#### Texte source:

"""

Un tout petit peuple en Italie


Jean Lemblé




Vers l'époque où John Taylor, Curtis Bolton et John Pack sont envoyés en France, Lorenzo Snow, membre du conseil des douze apôtres, accompagné de Joseph Toronto, converti d'origine sicilienne, entreprennent une mission en Italie. Les voilà en Angleterre au mois d'avril 1850 ; leur venue fait sensation. Plusieurs membres anglais ont prophétisé que des milliers d'Italiens se convertiront à l'Église [2] ; aussi, encouragés par ces augures favorables, Snow étudie-t-il les conditions particulières offertes en Italie et son choix se porte sur le pays Vaudois qui présente le plus d'occasions de conversion.

Les Vaudois sont les descendants des disciples de Pierre Valdo, célèbre hérétique du 12e siècle, riche marchand lyonnais qui abandonna ses biens et, accompagné de quelques amis, entreprit de prêcher la pauvreté. Les Vaudois, dont la doctrine se répandit dans le sud-est de la France et le nord de l'Italie, reprochaient au clergé ses immenses richesses ; ils demandaient la traduction des Écritures en langue vulgaire afin que chacun pût les interpréter et prêcher les Évangiles.

Les Vaudois vivent dans les Alpes du Piémont, et Florence possède une école de théologie vaudoise [3]. Là, dans ces vallées isolées du Piémont, ce petit peuple a préservé sa religion et sa langue natale, le français [4]. C'est sur lui que Lorenzo Snow jette son dévolu. Avec Joseph Toronto et un membre anglais, Thomas B.H. Stenhouse, il arrive à Gênes en juin 1850. Peu de temps après leur arrivée, l'apôtre envoie Toronto et Stenhouse dans le Piémont pour y tâter le terrain [5]. Lorenzo Snow témoigne :

« À présent, c'est avec un coeur plein de gratitude que je trouve une ouverture dans ces vallées du Piémont alors que toutes les autres régions de l'Italie sont fermées à nos efforts. Je crois que le Seigneur a ici un peuple caché dans les Alpes et c'est la voix de l'Esprit qui me dicte de commencer quelque chose d'important dans cette partie de cette sombre nation. » [6]

Lorenzo Snow rejoint les deux autres missionnaires, il découvre rapidement que les habitants parlent toujours le français de préférence malgré leur environnement italien. Des arrangements sont aussitôt faits pour publier en français une petite brochure écrite par l'apôtre : « La voix de Joseph ». Elle contient la doctrine de la nouvelle Église et un résumé de son histoire [7]. Les missionnaires cultivent d'abord l'amitié de la population locale avant d'entreprendre le prosélytisme proprement dit. L'histoire de l'Église les a précédés dans ces villages retirés ; mais quelle histoire ! Les faits sont complètement déformés car il s'agit d'une publication critique sous le titre : « Histoire des mormons » [8]. Ce que voyant, nos missionnaires sentent le moment venu de mettre les choses au point en commençant la prédication.

"""

#### Objectif:
Répondez à ces questions sur le texte consacré à la mission en Italie :
(a) Quel mois et quelle année Lorenzo Snow arrive-t-il à Gênes ?
(b) De quelle ville venait le marchand Pierre Valdo ?
(c) Quel est le titre de la brochure écrite par l'apôtre et publiée en français ?
Appuyez-vous seulement sur le texte pour répondre.

Entrées de la collection
"""

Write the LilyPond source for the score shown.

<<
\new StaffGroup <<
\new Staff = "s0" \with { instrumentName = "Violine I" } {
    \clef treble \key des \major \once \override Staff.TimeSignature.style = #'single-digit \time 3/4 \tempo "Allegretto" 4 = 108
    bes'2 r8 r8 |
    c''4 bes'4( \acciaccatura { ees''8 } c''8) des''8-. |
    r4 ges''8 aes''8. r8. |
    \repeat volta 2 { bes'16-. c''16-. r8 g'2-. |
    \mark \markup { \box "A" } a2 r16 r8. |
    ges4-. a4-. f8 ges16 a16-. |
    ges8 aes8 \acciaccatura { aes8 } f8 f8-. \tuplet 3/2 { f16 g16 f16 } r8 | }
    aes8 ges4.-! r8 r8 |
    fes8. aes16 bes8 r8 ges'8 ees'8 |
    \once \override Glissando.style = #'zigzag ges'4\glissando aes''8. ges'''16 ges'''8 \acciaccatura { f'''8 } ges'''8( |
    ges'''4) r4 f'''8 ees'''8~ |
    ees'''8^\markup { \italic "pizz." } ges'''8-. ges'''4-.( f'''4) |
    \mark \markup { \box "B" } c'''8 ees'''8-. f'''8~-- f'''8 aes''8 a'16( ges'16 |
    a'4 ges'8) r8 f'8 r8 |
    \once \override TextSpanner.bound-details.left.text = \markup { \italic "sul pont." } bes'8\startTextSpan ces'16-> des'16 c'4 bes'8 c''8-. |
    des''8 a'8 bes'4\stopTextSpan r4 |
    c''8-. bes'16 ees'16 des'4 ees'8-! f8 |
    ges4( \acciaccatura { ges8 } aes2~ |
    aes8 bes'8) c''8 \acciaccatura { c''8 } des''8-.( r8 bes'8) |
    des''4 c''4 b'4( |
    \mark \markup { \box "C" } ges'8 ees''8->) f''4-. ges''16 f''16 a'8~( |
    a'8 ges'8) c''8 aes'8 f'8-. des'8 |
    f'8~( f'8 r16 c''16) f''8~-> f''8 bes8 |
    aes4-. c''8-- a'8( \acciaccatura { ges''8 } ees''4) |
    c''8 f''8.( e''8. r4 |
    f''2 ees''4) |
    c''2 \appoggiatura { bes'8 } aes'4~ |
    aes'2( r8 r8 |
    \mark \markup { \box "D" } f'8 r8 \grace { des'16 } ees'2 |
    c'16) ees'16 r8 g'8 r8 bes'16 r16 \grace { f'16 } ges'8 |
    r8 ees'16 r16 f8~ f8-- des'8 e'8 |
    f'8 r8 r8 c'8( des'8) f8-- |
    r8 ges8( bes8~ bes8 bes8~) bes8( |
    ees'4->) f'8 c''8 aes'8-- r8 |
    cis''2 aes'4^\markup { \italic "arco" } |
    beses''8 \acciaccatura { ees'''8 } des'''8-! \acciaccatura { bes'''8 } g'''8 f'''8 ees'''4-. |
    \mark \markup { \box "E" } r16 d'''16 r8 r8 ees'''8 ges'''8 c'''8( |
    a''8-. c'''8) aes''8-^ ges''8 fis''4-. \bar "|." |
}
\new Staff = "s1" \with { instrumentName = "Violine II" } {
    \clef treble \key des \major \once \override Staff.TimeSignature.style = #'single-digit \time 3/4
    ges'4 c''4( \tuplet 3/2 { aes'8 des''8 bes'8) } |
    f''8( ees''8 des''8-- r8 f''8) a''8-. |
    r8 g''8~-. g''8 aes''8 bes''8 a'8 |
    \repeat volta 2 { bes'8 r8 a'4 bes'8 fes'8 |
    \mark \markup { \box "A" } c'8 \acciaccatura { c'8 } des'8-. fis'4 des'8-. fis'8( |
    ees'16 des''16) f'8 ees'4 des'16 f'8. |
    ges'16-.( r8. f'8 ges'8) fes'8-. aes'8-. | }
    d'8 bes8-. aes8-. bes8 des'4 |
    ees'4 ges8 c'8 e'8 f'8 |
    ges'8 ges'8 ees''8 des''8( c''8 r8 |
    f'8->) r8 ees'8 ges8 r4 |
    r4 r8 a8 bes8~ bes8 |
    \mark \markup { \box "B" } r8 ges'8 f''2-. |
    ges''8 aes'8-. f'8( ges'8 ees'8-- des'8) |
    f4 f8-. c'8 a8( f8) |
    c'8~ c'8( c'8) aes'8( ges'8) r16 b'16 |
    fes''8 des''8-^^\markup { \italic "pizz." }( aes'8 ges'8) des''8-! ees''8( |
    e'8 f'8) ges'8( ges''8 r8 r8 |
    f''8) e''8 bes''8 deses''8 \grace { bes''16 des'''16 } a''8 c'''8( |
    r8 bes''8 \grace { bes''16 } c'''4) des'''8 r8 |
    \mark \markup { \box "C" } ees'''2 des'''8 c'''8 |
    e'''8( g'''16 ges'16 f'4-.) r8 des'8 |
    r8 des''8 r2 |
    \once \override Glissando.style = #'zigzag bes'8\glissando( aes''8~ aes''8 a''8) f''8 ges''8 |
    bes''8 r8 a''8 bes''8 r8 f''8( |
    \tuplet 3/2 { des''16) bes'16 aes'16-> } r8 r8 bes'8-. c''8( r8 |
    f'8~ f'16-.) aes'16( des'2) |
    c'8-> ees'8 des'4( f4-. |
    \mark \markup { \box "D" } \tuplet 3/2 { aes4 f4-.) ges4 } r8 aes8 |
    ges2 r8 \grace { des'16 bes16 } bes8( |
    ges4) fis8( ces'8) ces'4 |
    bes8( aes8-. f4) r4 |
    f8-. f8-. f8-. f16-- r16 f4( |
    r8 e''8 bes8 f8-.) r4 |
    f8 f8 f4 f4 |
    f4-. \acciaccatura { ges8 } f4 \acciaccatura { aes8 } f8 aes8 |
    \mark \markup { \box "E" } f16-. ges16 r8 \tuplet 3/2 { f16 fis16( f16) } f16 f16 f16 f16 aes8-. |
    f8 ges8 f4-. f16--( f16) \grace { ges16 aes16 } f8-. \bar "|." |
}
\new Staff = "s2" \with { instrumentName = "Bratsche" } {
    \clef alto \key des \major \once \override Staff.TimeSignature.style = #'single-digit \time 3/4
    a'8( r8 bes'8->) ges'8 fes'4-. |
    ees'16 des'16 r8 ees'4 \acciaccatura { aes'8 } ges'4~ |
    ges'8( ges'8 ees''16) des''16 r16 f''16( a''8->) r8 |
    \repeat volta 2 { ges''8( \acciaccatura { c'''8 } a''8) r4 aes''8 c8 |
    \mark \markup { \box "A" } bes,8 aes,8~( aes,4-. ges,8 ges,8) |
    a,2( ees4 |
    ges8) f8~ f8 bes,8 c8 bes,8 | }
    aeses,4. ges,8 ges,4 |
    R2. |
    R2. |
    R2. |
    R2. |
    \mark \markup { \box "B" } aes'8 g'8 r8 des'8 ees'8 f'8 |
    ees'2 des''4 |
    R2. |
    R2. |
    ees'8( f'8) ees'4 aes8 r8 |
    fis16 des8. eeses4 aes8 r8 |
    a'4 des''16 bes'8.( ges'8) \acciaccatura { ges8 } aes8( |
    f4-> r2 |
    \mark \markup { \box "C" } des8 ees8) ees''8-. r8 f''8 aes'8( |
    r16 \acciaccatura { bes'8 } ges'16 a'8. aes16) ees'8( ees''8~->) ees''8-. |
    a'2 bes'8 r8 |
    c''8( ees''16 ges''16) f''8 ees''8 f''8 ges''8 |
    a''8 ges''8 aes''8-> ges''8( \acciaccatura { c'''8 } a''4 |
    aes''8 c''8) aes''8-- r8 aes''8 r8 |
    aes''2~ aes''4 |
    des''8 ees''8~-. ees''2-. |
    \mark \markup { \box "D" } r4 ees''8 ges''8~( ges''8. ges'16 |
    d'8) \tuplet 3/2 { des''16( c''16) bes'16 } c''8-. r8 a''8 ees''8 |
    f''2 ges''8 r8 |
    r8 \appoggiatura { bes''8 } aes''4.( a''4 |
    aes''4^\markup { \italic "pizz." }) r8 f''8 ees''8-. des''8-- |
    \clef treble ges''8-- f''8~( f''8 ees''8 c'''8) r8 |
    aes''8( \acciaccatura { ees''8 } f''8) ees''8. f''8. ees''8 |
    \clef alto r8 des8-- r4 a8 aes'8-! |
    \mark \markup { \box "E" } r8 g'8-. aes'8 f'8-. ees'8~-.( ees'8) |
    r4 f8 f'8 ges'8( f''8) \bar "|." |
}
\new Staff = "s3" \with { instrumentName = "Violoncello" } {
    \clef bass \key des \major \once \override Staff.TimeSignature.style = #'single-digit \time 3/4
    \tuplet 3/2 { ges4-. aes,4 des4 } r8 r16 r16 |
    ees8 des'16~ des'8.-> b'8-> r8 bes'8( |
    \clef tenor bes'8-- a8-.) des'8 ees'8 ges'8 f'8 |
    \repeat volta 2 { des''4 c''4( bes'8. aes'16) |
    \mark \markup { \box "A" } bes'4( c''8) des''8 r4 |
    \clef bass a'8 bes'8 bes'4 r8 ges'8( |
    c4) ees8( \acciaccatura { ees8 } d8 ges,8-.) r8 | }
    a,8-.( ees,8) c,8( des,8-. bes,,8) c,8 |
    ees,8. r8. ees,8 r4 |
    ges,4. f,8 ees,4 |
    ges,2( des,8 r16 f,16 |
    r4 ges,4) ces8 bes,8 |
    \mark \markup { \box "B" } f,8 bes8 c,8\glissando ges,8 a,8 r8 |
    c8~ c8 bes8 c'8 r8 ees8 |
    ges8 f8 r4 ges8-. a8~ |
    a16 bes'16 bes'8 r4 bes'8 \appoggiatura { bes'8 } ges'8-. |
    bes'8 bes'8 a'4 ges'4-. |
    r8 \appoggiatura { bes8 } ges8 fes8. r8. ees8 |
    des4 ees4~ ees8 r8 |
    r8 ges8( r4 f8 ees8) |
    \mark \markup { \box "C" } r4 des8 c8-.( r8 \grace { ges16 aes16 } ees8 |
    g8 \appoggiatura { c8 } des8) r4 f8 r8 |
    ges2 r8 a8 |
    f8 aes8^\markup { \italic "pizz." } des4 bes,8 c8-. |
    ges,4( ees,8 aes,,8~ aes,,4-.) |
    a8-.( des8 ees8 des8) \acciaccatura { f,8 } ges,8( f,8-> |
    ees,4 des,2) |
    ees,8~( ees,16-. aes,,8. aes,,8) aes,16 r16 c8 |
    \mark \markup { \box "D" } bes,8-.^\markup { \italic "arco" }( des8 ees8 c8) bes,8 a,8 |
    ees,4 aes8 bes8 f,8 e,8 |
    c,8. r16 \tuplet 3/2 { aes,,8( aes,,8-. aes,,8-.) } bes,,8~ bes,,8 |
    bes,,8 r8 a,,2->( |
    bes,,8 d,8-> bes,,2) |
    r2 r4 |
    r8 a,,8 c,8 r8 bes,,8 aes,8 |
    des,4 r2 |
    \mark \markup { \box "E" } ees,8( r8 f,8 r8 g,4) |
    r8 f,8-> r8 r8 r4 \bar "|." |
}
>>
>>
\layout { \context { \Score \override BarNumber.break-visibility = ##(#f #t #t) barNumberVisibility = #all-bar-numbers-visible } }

"""

#### Réponse attendue:
(a) En juin 1850.
(b) De Lyon.
(c) « La voix de Joseph ».